Tasks to perform ->
**a)** Can you condense the paragraph beginning "Hield is my second-highest ranked rookie" from the fantasy basketball rankings into a short bulleted list that keeps its main facts?
**b)** Can you carry on the fantasy basketball rankings from where they stop?

Supplied text ->
_ _ _ _

117. Buddy Hield, New Orleans Pelicans

[Jaws theme] Duhhhh Duh! Duhhhhh Duh!  Duh duh duh duh duh, duh duh duh duh, THRAGNOF!

Hield is my second-highest ranked rookie, which I think sums up the rookie class for redraft.  While the role and a TON of treys should be coming his way, I do caution that his steals went down his sophomore through senior seasons, with a rise in TO despite no corresponding rise in AST.  Yes, he was on an Oklahoma team without playmakers, but if you’re getting all this defensive pressure, fall into 3 or 4 assists a game by breaking them down!  And speaking of pressure – Hield shot 32.7% in Summer Ball, with only a 22.9% clip on treys. Minutes and shots will be there, we’ll just see what happens with them.

118. Jabari Parker, Milwaukee Bucks

More late-round, blah scoring picks!  Parker really surprised with 14.1 PPG coming off an ACL, and shot 49.3%.  FT volume went up as well.  But that’s really where it ends.  If not for an unreal 18.8/6.2/2.2/1.1/0.3 line over his last 29 games, I don’t think he’d be even THIS high!  I don’t really expect a full season of 18+ Pts though, and his value gets sunk because he doesn’t make 3s.  When you need a scoring boost late in drafts, I’ve found it’s almost always hand-in-hand with a need for treys, so it’s tough for me to like Jabari more.

_ _ _ _

Stored data entries
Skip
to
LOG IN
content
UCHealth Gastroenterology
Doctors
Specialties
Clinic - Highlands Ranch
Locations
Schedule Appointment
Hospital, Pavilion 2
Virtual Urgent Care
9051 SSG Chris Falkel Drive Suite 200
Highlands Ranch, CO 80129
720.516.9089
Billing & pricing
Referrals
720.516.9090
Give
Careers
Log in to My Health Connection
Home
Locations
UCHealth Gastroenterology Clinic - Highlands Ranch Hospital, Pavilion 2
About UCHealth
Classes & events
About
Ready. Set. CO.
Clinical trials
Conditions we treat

_ _ _ _

Results for the exercise ->
**a)**
- Hield is the writer's second-highest-ranked rookie, which the writer says sums up this rookie class for redraft.
- He should get a role and a lot of three-point attempts.
- His steals dropped from his sophomore through senior seasons, and his turnovers rose with no matching rise in assists.
- His Oklahoma team lacked playmakers, but the writer argues that the defensive pressure he faced should have produced 3 or 4 assists a game.
- He shot 32.7% in Summer Ball and 22.9% on threes.
- Minutes and shots will be there, but how he uses them remains to be seen.

**b)**
119. Jahlil Okafor, Philadelphia 76ers

Ugh, Okafor, do I havvvvvvve to rank him?!  I guess the 105th per-game was pretty nice for a rookie, and even the 1.2 blocks surprised me.  I thought he might be sub-1.0 BLK and sub-60% FT.  He was actually fine at the stripe for 68.6%.  The rub is less with the numbers, and more with his team and his make-up.  The Sixers still DESPERATELY want to trade a big, and Okafor DESPERATELY likes to punch trolls.  The latter part of that sentence would be a pretty baller band name.

120. Jerryd Bayless, Philadelphia 76ers

JB’s of the world, unite!  I’m sure this rank will get a little bit of a look of derision, but Bayless is actually coming off a career year!  Near high in FG%, high in 3PT%, high in 3PTM, right at his best AST:TO, and second-highest STL output.  Sure, a lot of this is due to a high in minutes, but highs be highs!  Then he signs with the Sixers.  Lows be lows!  While he pencils in as the Sixers starter, I just really like the fit he brings – a PG who doesn’t need a ton of USG (Ben Simmons will be point-forwarding a lot), a floor spacer who can make treys, and a guy who doesn’t turn it over.  Upside is P-Bev with less STL but 2.5ish 3PTM and 14-15 PTS.  Downside is they quickly move to start T.J. McConnell again.  Which keeps him lower than P-Bev…

121. Kris Dunn, Minnesota Timberwolves

PG rookie nookie time!  Raise your right hand if you think Dunn is good.  Now lower your right hand if you think he’s going to play 30 MPG.  Look to the person to your right.  Look to the person to your left.  If anyone is still raising their hands, they must work in the Wolves front office and have a Rubio trade done.  Or should I say… “a Rubio trade Dunn”?  MUAHAHAHAHAHA.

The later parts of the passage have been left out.